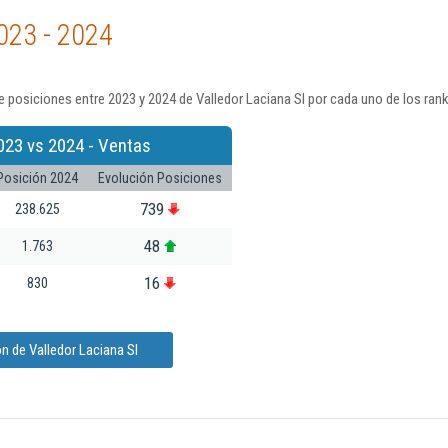
023 - 2024
 posiciones entre 2023 y 2024 de Valledor Laciana Sl por cada uno de los ran
023 vs 2024 - Ventas
Posición 2024
Evolución Posiciones
739
238.625
48
1.763
16
830
n de Valledor Laciana Sl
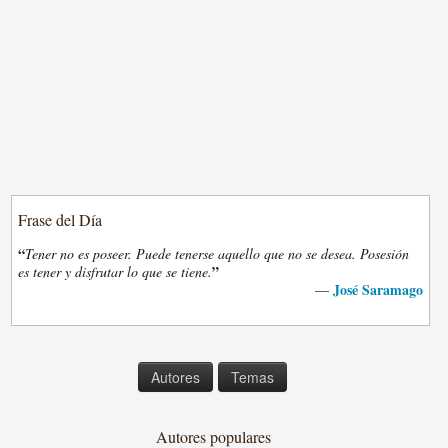
Frase del Día
“
Tener no es poseer. Puede tenerse aquello que no se desea. Posesión
”
es tener y disfrutar lo que se tiene.
José Saramago
—
Autores
Temas
Autores populares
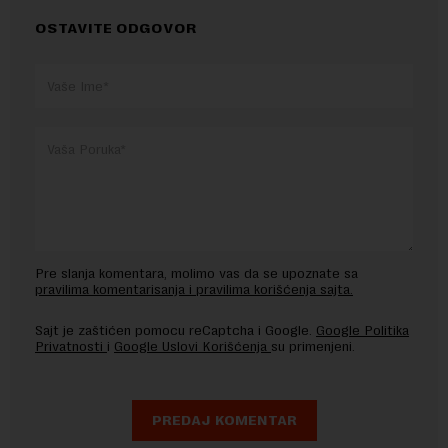
OSTAVITE ODGOVOR
Pre slanja komentara, molimo vas da se upoznate sa
pravilima komentarisanja i pravilima korišćenja sajta.
Sajt je zaštićen pomocu reCaptcha i Google.
Google Politika
Privatnosti
i
Google Uslovi Korišćenja
su primenjeni.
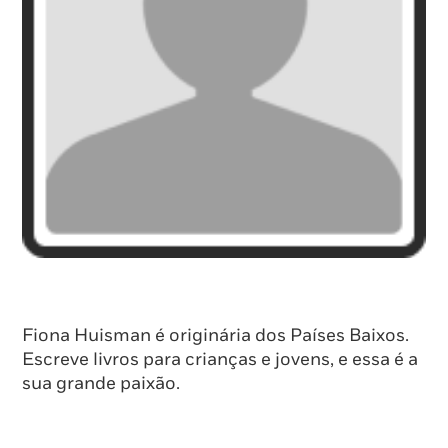
Fiona Huisman é originária dos Países Baixos.
Escreve livros para crianças e jovens, e essa é a
sua grande paixão.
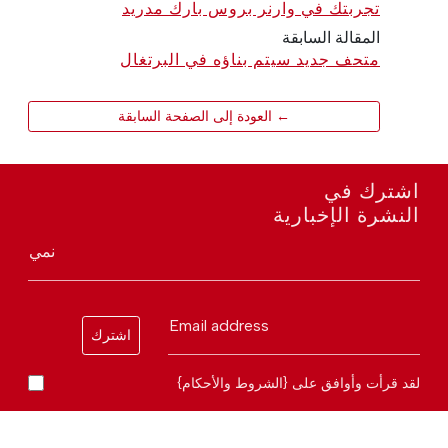
تجربتك في وارنر بروس بارك مدريد
المقالة السابقة
متحف جديد سيتم بناؤه في البرتغال
← العودة إلى الصفحة السابقة
اشترك في
النشرة الإخبارية
نمي
Email address
اشترك
لقد قرأت وأوافق على {الشروط والأحكام}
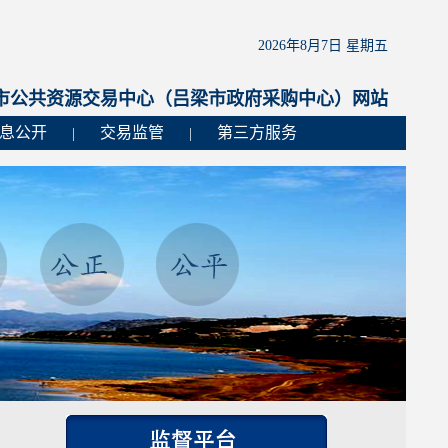
2026年8月7日 星期五
市公共资源交易中心（吕梁市政府采购中心）网站
息公开
交易监管
第三方服务
|
|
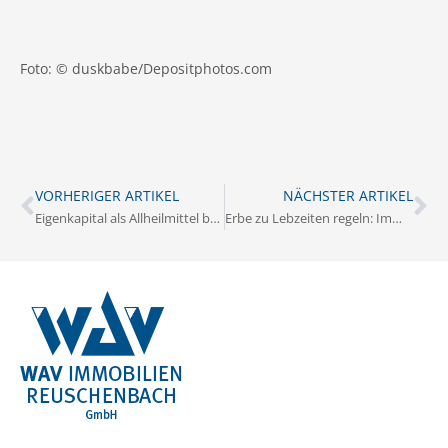
Foto: © duskbabe/Depositphotos.com
VORHERIGER ARTIKEL
NÄCHSTER ARTIKEL
Eigenkapital als Allheilmittel beim Immobilienkauf
Erbe zu Lebzeiten regeln: Immobilie verschenken?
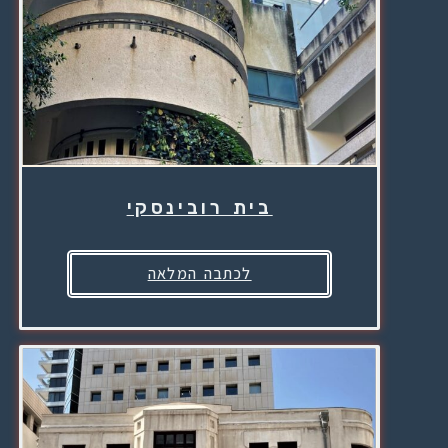
בית רובינסקי
לכתבה המלאה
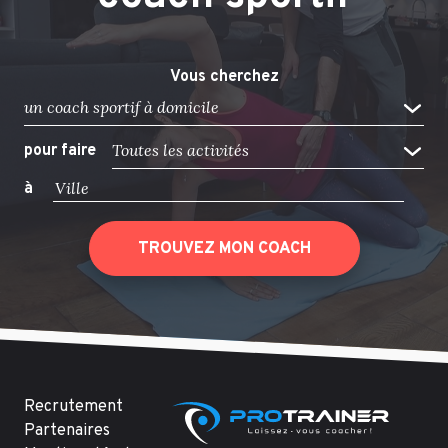
Vous cherchez
un coach sportif à domicile
Toutes les activités
pour faire
à
TROUVEZ MON COACH
Recrutement
Partenaires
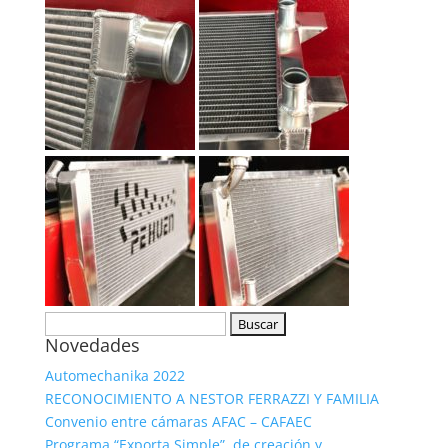
Buscar:
Novedades
Automechanika 2022
RECONOCIMIENTO A NESTOR FERRAZZI Y FAMILIA
Convenio entre cámaras AFAC – CAFAEC
Programa “Exporta Simple”, de creación y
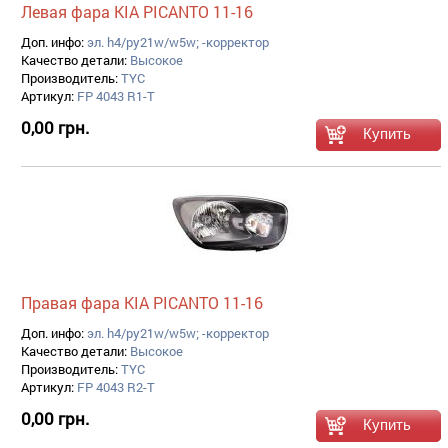
Левая фара KIA PICANTO 11-16
Доп. инфо:
эл. h4/py21w/w5w; -корректор
Качество детали:
Высокое
Производитель:
TYC
Артикул:
FP 4043 R1-T
0,00 грн.
Правая фара KIA PICANTO 11-16
Доп. инфо:
эл. h4/py21w/w5w; -корректор
Качество детали:
Высокое
Производитель:
TYC
Артикул:
FP 4043 R2-T
0,00 грн.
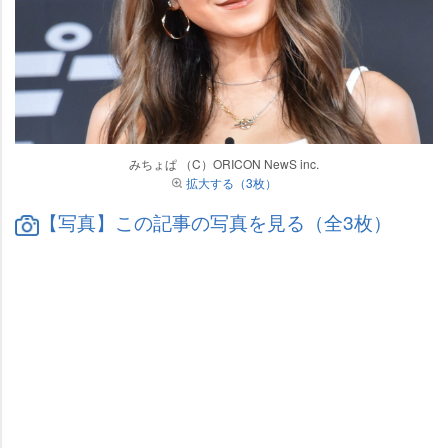
みちょぱ （C）ORICON NewS inc.
拡大する（3枚）
【写真】この記事の写真を見る（全3枚）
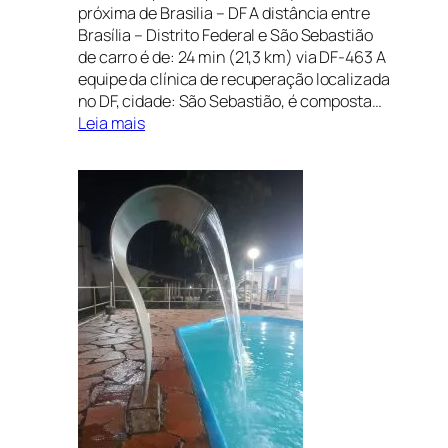
próxima de Brasilia – DF A distância entre
Brasília – Distrito Federal e São Sebastião
de carro é de: 24 min (21,3 km) via DF-463 A
equipe da clínica de recuperação localizada
no DF, cidade: São Sebastião, é composta…
:
Leia mais
CLÍNICA
DE
RECUPERAÇÃO
EM
PARANOÁ,
DISTRITO
FEDERAL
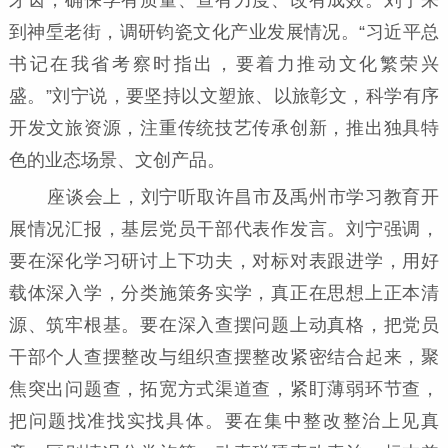
到神垕老街，调研钧瓷文化产业发展情况。“习近平总
书记在我省考察时指出，要着力推动文化繁荣兴
盛。”刘宁说，要坚持以文塑旅、以旅彰文，科学有序
开发文旅资源，注重传统技艺传承创新，推出独具特
色的业态场景、文创产品。
座谈会上，刘宁听取许昌市及禹州市学习教育开
展情况汇报，基层党员干部代表作发言。刘宁强调，
要在深化学习研讨上下功夫，对标对表跟进学，用好
载体深入学，分类施策务实学，真正在思想上正本清
源、筑牢根基。要在深入查摆问题上动真格，把党员
干部个人查摆整改与组织查摆整改紧密结合起来，聚
焦突出问题查，拓宽方式渠道查，紧盯薄弱环节查，
把问题找准找实找具体。要在集中整改整治上见真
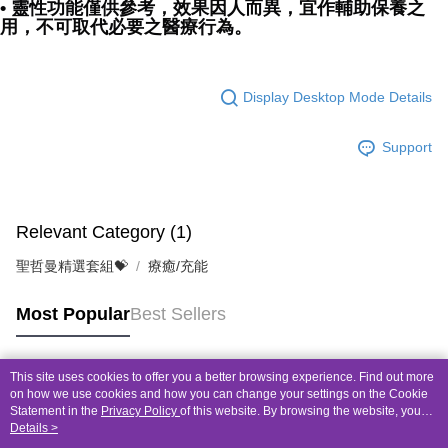
• 靈性功能僅供參考，效果因人而異，宜作輔助保養之
用，不可取代必要之醫療行為。
Display Desktop Mode Details
Support
Relevant Category (1)
聖哲曼精選套組💝
療癒/充能
Most Popular
Best Sellers
This site uses cookies to offer you a better browsing experience. Find out more
Popular Tags
on how we use cookies and how you can change your settings on the Cookie
Statement in the
Privacy Policy
of this website. By browsing the website, you
agree to our use of cookies as described in our Cookie Statement.
Details >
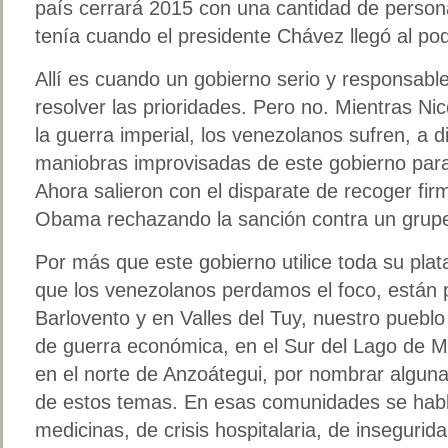
país cerrará 2015 con una cantidad de persona
tenía cuando el presidente Chávez llegó al pod
Allí es cuando un gobierno serio y responsabl
resolver las prioridades. Pero no. Mientras Ni
la guerra imperial, los venezolanos sufren, a di
maniobras improvisadas de este gobierno para i
Ahora salieron con el disparate de recoger fir
Obama rechazando la sanción contra un grup
Por más que este gobierno utilice toda su pla
que los venezolanos perdamos el foco, están 
Barlovento y en Valles del Tuy, nuestro pueblo
de guerra económica, en el Sur del Lago de M
en el norte de Anzoátegui, por nombrar algun
de estos temas. En esas comunidades se habl
medicinas, de crisis hospitalaria, de insegurida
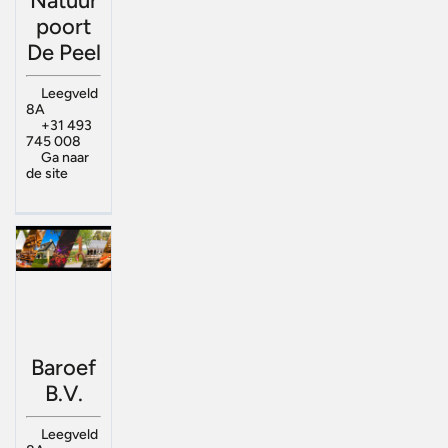
Natuur
poort
De Peel
Leegveld
8A
+31 493
745 008
Ga naar
de site
Baroef
B.V.
Leegveld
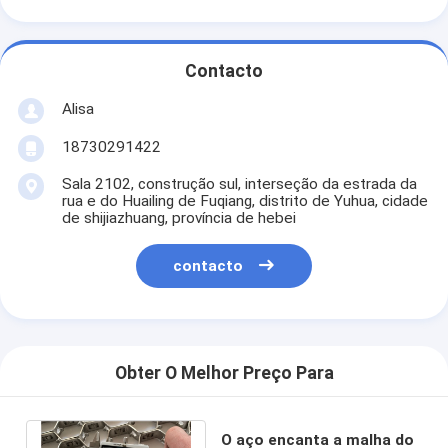
Contacto
Alisa
18730291422
Sala 2102, construção sul, interseção da estrada da
rua e do Huailing de Fuqiang, distrito de Yuhua, cidade
de shijiazhuang, província de hebei
contacto
Obter O Melhor Preço Para
O aço encanta a malha do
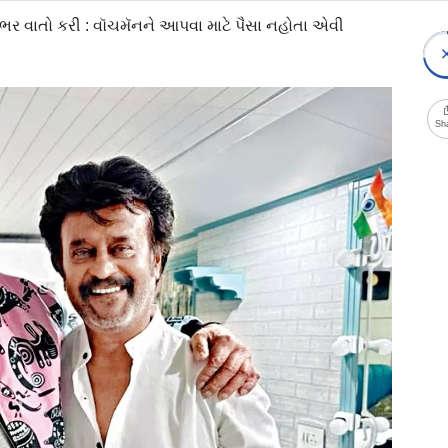
ર વાતો કરી : વૉચમૅનને આપવા માટે પૈસા નહોતા એવી
Sh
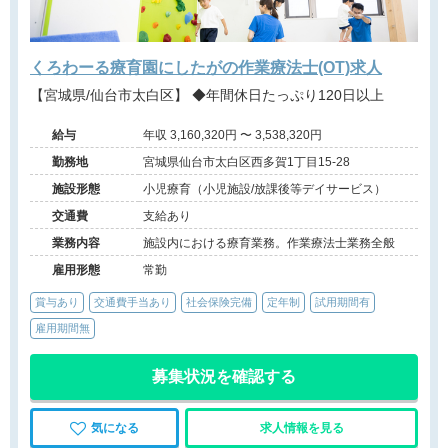
くろわーる療育園にしたがの作業療法士(OT)求人
【宮城県/仙台市太白区】 ◆年間休日たっぷり120日以上
給与
年収 3,160,320円 〜 3,538,320円
勤務地
宮城県仙台市太白区西多賀1丁目15-28
施設形態
小児療育（小児施設/放課後等デイサービス）
交通費
支給あり
業務内容
施設内における療育業務。作業療法士業務全般
雇用形態
常勤
賞与あり
交通費手当あり
社会保険完備
定年制
試用期間有
雇用期間無
募集状況を確認する
気になる
求人情報を見る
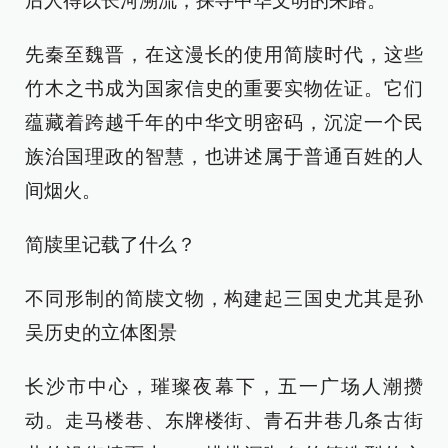
后人得以长河溯流，探寻中华文明的来路。
先秦至魏晋，在这漫长的使用简牍时代，这些
竹木之书成为国家信史的重要实物佐证。它们
蕴藏着跨越千年的中华文明密码，沉淀一个民
族治国理政的智慧，也讲述属于普通百姓的人
间烟火。
简牍里记载了什么？
不同形制的简牍文物，构建起三国史尤其是孙
吴历史的立体图景
长沙市中心，璀璨夜幕下，五一广场人潮攒
动。走马楼巷、东牌楼街、青石井巷几条古街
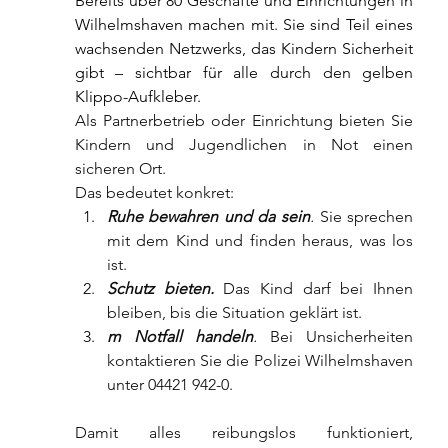
Bereits über 80 Geschäfte und Einrichtungen in 
Wilhelmshaven machen mit. Sie sind Teil eines 
wachsenden Netzwerks, das Kindern Sicherheit 
gibt – sichtbar für alle durch den gelben 
Klippo-Aufkleber.
Als Partnerbetrieb oder Einrichtung bieten Sie 
Kindern und Jugendlichen in Not einen 
sicheren Ort.
Das bedeutet konkret:
Ruhe bewahren und da sein
.
 Sie sprechen 
mit dem Kind und finden heraus, was los 
ist.
Schutz bieten.
 Das Kind darf bei Ihnen 
bleiben, bis die Situation geklärt ist.
m Notfall handeln
.
 Bei Unsicherheiten 
kontaktieren Sie die Polizei Wilhelmshaven 
unter 04421 942-0.
Damit alles reibungslos funktioniert, 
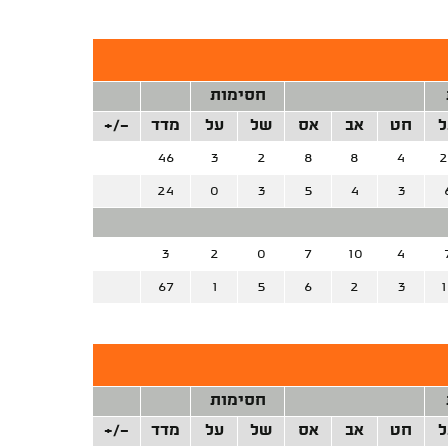
חסימות
ל
חט
אב
אס
של
על
מדד
+/-
46
3
2
8
8
4
2
24
0
3
5
4
3
3
2
0
7
10
4
67
1
5
6
2
3
1
חסימות
ל
חט
אב
אס
של
על
מדד
+/-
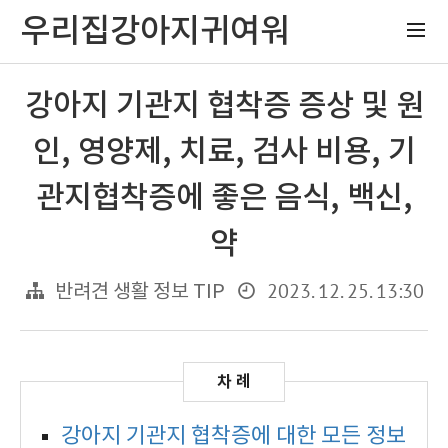
우리집강아지귀여워
강아지 기관지 협착증 증상 및 원
인, 영양제, 치료, 검사 비용, 기
관지협착증에 좋은 음식, 백신,
약
2023. 12. 25. 13:30
반려견 생활 정보 TIP
강아지 기관지 협착증에 대한 모든 정보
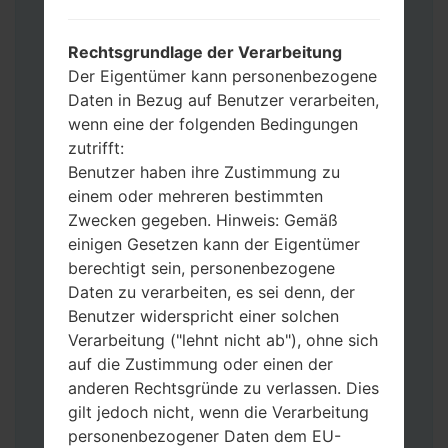
Werkseinstellungen zurücksetzen
möchten, wählen Sie CSC_***, in einem
Rechtsgrundlage der Verarbeitung
anderen Fall wählen Sie HOME_CSC_***
Der Eigentümer kann personenbezogene
um Ihre Daten zu speichern.
Daten in Bezug auf Benutzer verarbeiten,
Jetzt schalten Sie das Gerät aus und
wenn eine der folgenden Bedingungen
aktivieren Sie Download-Modus. Alle
zutrifft:
Methoden, wie es geht:
Benutzer haben ihre Zustimmung zu
Halten Sie die Power-, Lautstärke- und
einem oder mehreren bestimmten
Bixbi- Tasten gedrückt.
Zwecken gegeben. Hinweis: Gemäß
Halten Sie Lauter- und Leiser-Tasten
einigen Gesetzen kann der Eigentümer
gedrückt. Schließen Sie das Telefon mit
berechtigt sein, personenbezogene
einem USB-Kabel an den PC an.
Daten zu verarbeiten, es sei denn, der
Halten Sie die Power-, Lauter- und
Benutzer widerspricht einer solchen
Home-Tasten gedrückt.
Verarbeitung ("lehnt nicht ab"), ohne sich
Schließen Sie das USB-Kabel an und
auf die Zustimmung oder einen der
halten Sie die Leiser- und Bixbi-Tasten
anderen Rechtsgründe zu verlassen. Dies
gedrückt.
gilt jedoch nicht, wenn die Verarbeitung
Halten Sie die Power- und Lauter-
personenbezogener Daten dem EU-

- _EXERCISE AIM_
From the material above, reproduce only what runs from the line holding "Das Kind darf bei Ihnen" down to the line holding "Home-Tasten gedrückt.", both included, pictures excluded.

- _RESULT OF THIS EXERCISE_
 Das Kind darf bei Ihnen 
bleiben, bis die Situation geklärt ist.
m Notfall handeln
.
 Bei Unsicherheiten 
kontaktieren Sie die Polizei Wilhelmshaven 
unter 04421 942-0.
Damit alles reibungslos funktioniert, 
חסימות
ל
חט
אב
אס
של
על
מדד
+/-
46
3
2
8
8
4
2
24
0
3
5
4
3
3
2
0
7
10
4
67
1
5
6
2
3
1
חסימות
ל
חט
אב
אס
של
על
מדד
+/-
우리집강아지귀여워
강아지 기관지 협착증 증상 및 원
인, 영양제, 치료, 검사 비용, 기
관지협착증에 좋은 음식, 백신,
약
2023. 12. 25. 13:30
반려견 생활 정보 TIP
강아지 기관지 협착증에 대한 모든 정보
Werkseinstellungen zurücksetzen
möchten, wählen Sie CSC_***, in einem
Rechtsgrundlage der Verarbeitung
anderen Fall wählen Sie HOME_CSC_***
Der Eigentümer kann personenbezogene
um Ihre Daten zu speichern.
Daten in Bezug auf Benutzer verarbeiten,
Jetzt schalten Sie das Gerät aus und
wenn eine der folgenden Bedingungen
aktivieren Sie Download-Modus. Alle
zutrifft:
Methoden, wie es geht:
Benutzer haben ihre Zustimmung zu
Halten Sie die Power-, Lautstärke- und
einem oder mehreren bestimmten
Bixbi- Tasten gedrückt.
Zwecken gegeben. Hinweis: Gemäß
Halten Sie Lauter- und Leiser-Tasten
einigen Gesetzen kann der Eigentümer
gedrückt. Schließen Sie das Telefon mit
berechtigt sein, personenbezogene
einem USB-Kabel an den PC an.
Daten zu verarbeiten, es sei denn, der
Halten Sie die Power-, Lauter- und
Benutzer widerspricht einer solchen
Home-Tasten gedrückt.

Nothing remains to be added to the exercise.